Quote word for word the lines starting at the line with "NGO's and allow" and ending at the final line of the entries. Leave out any pictures.

SOURCE MATERIAL:
-- -- --

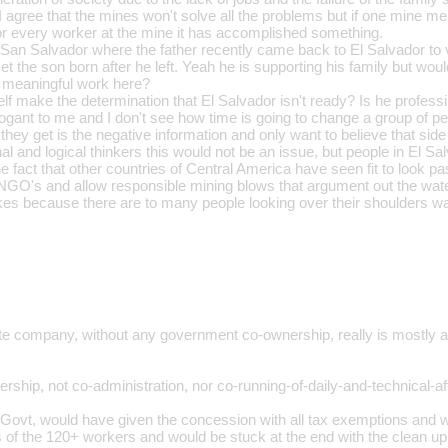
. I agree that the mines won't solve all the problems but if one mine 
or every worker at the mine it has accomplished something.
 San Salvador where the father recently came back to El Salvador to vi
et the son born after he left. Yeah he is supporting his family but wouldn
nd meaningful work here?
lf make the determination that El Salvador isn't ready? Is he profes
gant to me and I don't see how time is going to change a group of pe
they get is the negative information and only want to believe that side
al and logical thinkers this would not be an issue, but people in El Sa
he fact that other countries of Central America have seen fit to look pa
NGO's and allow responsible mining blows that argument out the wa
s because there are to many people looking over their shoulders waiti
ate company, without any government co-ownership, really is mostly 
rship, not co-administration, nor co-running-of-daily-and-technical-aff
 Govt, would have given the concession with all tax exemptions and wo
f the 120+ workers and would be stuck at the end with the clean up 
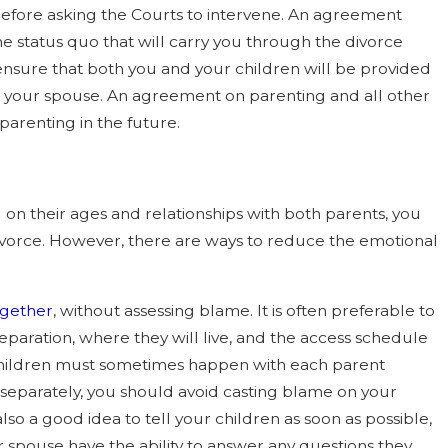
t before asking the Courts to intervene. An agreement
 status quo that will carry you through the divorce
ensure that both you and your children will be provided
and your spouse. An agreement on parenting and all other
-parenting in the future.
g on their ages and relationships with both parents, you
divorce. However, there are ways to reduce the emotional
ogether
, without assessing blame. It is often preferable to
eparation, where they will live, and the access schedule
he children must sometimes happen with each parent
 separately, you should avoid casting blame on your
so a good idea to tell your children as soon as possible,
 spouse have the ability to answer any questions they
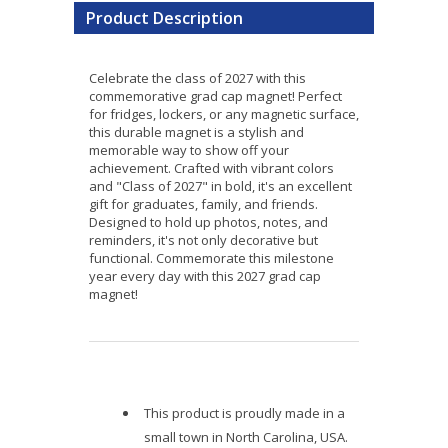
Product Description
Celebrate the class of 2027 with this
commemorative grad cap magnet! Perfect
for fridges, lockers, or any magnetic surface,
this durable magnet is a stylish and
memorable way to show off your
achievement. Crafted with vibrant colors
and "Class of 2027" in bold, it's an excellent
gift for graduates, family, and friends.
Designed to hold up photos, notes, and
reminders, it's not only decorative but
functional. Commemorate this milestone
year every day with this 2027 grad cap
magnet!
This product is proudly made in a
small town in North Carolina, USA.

-- -- --

THE ANSWER:
NGO's and allow responsible mining blows that argument out the wa
s because there are to many people looking over their shoulders waiti
ate company, without any government co-ownership, really is mostly 
rship, not co-administration, nor co-running-of-daily-and-technical-aff
 Govt, would have given the concession with all tax exemptions and wo
f the 120+ workers and would be stuck at the end with the clean up 
t before asking the Courts to intervene. An agreement
 status quo that will carry you through the divorce
ensure that both you and your children will be provided
and your spouse. An agreement on parenting and all other
-parenting in the future.
g on their ages and relationships with both parents, you
divorce. However, there are ways to reduce the emotional
ogether
, without assessing blame. It is often preferable to
eparation, where they will live, and the access schedule
he children must sometimes happen with each parent
 separately, you should avoid casting blame on your
so a good idea to tell your children as soon as possible,
 spouse have the ability to answer any questions they
Product Description
Celebrate the class of 2027 with this
commemorative grad cap magnet! Perfect
for fridges, lockers, or any magnetic surface,
this durable magnet is a stylish and
memorable way to show off your
achievement. Crafted with vibrant colors
and "Class of 2027" in bold, it's an excellent
gift for graduates, family, and friends.
Designed to hold up photos, notes, and
reminders, it's not only decorative but
functional. Commemorate this milestone
year every day with this 2027 grad cap
magnet!
This product is proudly made in a
small town in North Carolina, USA.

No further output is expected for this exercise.